[Written task] Lines holding the word "sites" in the material below: count them and write the number alone.

[Provided data]
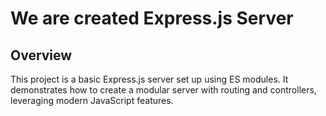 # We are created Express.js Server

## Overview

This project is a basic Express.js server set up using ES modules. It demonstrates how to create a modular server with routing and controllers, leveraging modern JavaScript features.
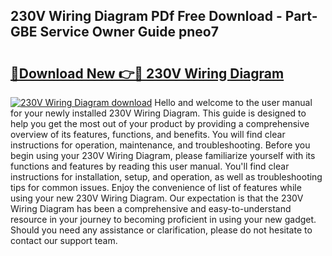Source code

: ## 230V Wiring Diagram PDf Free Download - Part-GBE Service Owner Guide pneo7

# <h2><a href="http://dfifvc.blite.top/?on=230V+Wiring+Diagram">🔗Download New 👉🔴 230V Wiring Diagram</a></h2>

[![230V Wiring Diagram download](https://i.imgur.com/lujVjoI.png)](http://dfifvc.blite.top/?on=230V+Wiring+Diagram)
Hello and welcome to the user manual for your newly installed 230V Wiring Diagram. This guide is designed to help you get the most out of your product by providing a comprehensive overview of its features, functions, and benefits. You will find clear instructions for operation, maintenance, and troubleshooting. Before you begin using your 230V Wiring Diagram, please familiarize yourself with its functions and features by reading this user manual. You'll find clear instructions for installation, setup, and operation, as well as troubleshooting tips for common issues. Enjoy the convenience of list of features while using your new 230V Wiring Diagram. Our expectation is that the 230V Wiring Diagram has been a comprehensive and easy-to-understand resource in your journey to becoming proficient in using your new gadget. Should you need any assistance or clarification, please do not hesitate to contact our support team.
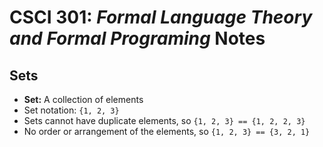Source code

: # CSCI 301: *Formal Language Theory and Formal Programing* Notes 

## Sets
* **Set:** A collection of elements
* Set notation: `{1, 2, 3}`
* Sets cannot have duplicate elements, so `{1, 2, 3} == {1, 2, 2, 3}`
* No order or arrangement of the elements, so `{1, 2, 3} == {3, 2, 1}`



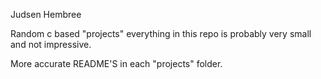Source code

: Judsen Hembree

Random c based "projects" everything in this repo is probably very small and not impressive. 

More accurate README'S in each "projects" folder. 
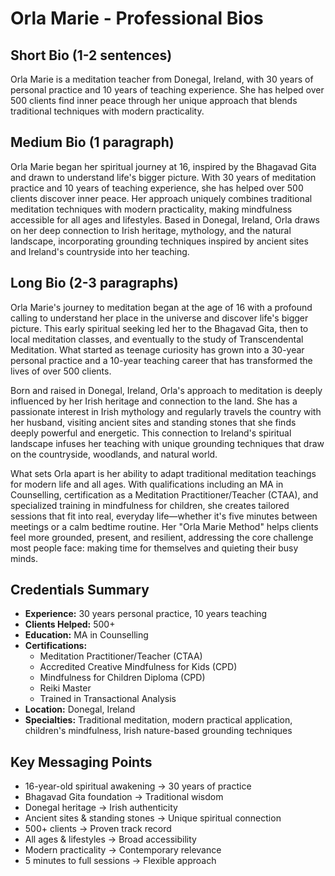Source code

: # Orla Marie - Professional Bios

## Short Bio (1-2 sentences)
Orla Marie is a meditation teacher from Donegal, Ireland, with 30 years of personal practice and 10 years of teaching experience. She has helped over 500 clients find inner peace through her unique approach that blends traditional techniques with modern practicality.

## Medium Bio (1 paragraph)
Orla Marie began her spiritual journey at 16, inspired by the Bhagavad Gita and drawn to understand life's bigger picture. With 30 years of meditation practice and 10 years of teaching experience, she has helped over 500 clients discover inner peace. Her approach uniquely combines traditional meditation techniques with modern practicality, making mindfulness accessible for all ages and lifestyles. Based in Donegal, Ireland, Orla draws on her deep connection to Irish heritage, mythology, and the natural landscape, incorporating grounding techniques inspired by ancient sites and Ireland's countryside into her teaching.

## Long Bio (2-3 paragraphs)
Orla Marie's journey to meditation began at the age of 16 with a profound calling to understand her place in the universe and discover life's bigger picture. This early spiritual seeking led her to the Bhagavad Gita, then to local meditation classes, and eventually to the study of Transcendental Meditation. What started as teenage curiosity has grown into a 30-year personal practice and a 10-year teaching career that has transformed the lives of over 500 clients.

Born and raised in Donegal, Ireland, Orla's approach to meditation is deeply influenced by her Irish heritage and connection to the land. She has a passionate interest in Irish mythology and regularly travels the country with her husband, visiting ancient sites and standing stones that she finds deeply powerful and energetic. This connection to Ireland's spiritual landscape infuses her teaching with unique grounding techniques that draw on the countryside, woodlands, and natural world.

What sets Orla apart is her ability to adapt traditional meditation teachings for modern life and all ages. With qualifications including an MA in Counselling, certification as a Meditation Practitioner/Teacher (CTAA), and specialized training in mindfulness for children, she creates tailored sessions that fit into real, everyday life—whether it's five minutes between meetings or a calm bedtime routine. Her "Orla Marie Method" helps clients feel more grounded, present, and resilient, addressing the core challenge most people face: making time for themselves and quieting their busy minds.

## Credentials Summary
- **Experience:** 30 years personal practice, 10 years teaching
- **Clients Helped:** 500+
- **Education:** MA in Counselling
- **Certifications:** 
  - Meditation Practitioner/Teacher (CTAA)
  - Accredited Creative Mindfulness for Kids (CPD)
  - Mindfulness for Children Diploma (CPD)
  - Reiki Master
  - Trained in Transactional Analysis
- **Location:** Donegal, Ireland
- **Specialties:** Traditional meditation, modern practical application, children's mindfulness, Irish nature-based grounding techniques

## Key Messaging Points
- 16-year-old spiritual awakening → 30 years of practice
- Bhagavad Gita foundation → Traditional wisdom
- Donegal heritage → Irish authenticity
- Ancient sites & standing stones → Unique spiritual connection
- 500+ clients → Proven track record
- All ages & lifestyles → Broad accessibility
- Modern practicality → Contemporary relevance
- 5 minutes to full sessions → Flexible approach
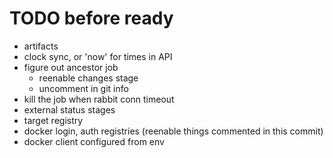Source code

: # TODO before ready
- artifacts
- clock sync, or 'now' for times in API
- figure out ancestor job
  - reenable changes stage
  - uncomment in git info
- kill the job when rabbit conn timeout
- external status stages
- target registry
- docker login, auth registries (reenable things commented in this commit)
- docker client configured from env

[The completed task] 3